Il percorso della mostra prende il via da “Il Seicento. Il vero e il falso della natura” proseguendo in “Il Settecento. L’età della veduta”, quindi “Romanticismi e Realismi”, poi “L’Impressionismo e il paesaggio” per approdare a “Monet e la natura nuova”.
Per cui la mostra trascorrerà dalle esperienze introduttive di Annibale Carracci e Domenichino, fino a quelle, dai primi due derivate e fondamentali, di Lorrain, Poussin e Salvator Rosa nel XVII secolo per documentare il passaggio dal falso al vero della natura, per andare poi nell’Olanda sempre seicentesca di Van Ruisdael, Seghers, Van Goyen e Hobbema tra gli altri, quando la verità del vedere fonda il paesaggio moderno. E una decina di disegni da Lorrain a Rembrandt, da Koninck a Van Ruisdael, segneranno l’importanza di questa tecnica nell’esplorazione diretta della natura. Per incontrare quindi subito alcuni artisti che sono stati pietre miliari per la nuova immagine del paesaggio. Come diranno bene talune vicende successive, nel Settecento e ancora nell’Ottocento. Per il Settecento si è scelta prima la sosta su Van Wittel, per la nascita del concetto di veduta, e poi un suggestivo, e importante, affondo veneziano tra Canaletto, Bellotto e Guardi a sintetizzare la meravigliosa età della veduta veneziana, con una ventina di opere per lo più provenienti da musei americani e per questo esposte raramente o mai in Italia.

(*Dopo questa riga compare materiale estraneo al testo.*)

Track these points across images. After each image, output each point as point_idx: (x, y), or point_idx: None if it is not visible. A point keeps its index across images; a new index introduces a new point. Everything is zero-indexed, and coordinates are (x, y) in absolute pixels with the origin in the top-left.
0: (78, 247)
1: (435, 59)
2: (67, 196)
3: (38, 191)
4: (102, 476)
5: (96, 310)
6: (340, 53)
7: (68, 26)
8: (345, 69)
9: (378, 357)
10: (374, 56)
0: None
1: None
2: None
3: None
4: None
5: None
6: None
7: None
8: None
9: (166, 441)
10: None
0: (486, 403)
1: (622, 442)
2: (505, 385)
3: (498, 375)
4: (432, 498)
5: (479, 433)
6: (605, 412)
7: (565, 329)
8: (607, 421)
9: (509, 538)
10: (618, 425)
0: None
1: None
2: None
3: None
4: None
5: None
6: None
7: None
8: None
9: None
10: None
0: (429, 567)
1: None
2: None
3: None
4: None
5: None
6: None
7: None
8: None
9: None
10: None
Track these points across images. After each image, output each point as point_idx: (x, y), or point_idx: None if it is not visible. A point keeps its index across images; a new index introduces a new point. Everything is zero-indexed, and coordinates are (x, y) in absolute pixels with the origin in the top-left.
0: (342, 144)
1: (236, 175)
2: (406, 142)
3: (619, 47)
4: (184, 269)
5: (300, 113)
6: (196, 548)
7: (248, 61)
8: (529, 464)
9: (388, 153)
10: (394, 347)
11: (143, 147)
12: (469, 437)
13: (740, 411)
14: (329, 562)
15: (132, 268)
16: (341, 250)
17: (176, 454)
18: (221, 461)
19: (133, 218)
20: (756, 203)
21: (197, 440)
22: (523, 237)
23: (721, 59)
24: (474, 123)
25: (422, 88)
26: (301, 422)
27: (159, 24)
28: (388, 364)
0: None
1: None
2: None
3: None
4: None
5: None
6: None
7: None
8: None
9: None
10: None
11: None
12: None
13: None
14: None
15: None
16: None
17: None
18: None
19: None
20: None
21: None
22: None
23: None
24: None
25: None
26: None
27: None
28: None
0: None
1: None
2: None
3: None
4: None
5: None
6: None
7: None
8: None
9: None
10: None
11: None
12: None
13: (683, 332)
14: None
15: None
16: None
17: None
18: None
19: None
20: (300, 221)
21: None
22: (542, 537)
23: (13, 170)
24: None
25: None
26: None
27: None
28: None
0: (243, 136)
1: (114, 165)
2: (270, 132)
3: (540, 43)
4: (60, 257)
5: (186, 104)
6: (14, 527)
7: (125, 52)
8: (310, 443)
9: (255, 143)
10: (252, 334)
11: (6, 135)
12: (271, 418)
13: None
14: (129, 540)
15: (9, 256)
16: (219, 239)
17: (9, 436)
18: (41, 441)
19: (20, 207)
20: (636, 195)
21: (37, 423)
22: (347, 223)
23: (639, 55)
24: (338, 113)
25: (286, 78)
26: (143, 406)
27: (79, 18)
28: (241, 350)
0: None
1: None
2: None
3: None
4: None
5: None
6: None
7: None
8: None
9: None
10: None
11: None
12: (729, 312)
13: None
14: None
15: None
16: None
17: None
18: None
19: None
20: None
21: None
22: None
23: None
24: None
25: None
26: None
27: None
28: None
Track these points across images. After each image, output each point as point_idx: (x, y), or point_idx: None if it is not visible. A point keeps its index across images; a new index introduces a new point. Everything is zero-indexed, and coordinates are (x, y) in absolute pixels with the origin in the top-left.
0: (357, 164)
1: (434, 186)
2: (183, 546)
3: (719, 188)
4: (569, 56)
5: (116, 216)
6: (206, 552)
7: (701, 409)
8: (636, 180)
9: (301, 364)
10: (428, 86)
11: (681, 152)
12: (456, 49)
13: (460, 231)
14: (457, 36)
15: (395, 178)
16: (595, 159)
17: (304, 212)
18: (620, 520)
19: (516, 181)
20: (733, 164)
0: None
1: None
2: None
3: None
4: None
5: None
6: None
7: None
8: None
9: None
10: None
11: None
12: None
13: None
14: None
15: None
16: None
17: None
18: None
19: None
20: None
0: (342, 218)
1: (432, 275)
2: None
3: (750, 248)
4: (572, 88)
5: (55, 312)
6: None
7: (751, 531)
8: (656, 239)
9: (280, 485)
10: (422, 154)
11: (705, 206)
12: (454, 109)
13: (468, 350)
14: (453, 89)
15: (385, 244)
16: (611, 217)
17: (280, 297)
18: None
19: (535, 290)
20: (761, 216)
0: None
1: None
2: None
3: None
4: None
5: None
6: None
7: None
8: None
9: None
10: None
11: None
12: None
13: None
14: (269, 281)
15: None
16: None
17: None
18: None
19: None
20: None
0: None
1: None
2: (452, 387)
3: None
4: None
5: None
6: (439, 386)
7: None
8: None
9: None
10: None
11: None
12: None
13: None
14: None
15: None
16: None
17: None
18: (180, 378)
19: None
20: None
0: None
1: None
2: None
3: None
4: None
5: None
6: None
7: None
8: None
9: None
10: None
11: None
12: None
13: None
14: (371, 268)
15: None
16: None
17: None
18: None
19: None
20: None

Per entrare poi nel XIX secolo, con le figure imprescindibili di Turner, Constable e Friedrich, coloro che ridisegnano l’idea della natura entro il nuovo spirito romantico. I vari realismi porteranno quindi la mostra tra la Francia di Barbizon, la Scandinavia, l’Est Europa e l’America della Hudson River School. Fino a che giunge Monet a rovesciare, utilizzando dapprima gli elementi proprio del realismo, il concetto di paesaggio dipinto. E lasciandosi così affiancare dai compagni impressionisti e post impressionisti, da Renoir a Sisley, da Pissarro a Caillebotte, da Degas a Manet. Per giungere alle esperienze fondamentali di Van Gogh, Gauguin e Cézanne. Tutti presenti con nuclei di opere selezionate, a cominciare dalle sette di Vincent van Gogh, grazie alla usuale, preziosa collaborazione del Van Gogh Museum di Amsterdam e del Kröller-Müller Museum di Otterlo. Per dire solo di due dei musei prestatori, che poi vanno dalla National Gallery di Washington al Museum of Fine Arts di Boston, dal Philadelphia Museum of Art al National Museum of Wales di Cardiff, dallo Stedelijk di Amsterdam allo Szepmuveszeti di Budapest solo per citarne alcuni tra i tanti.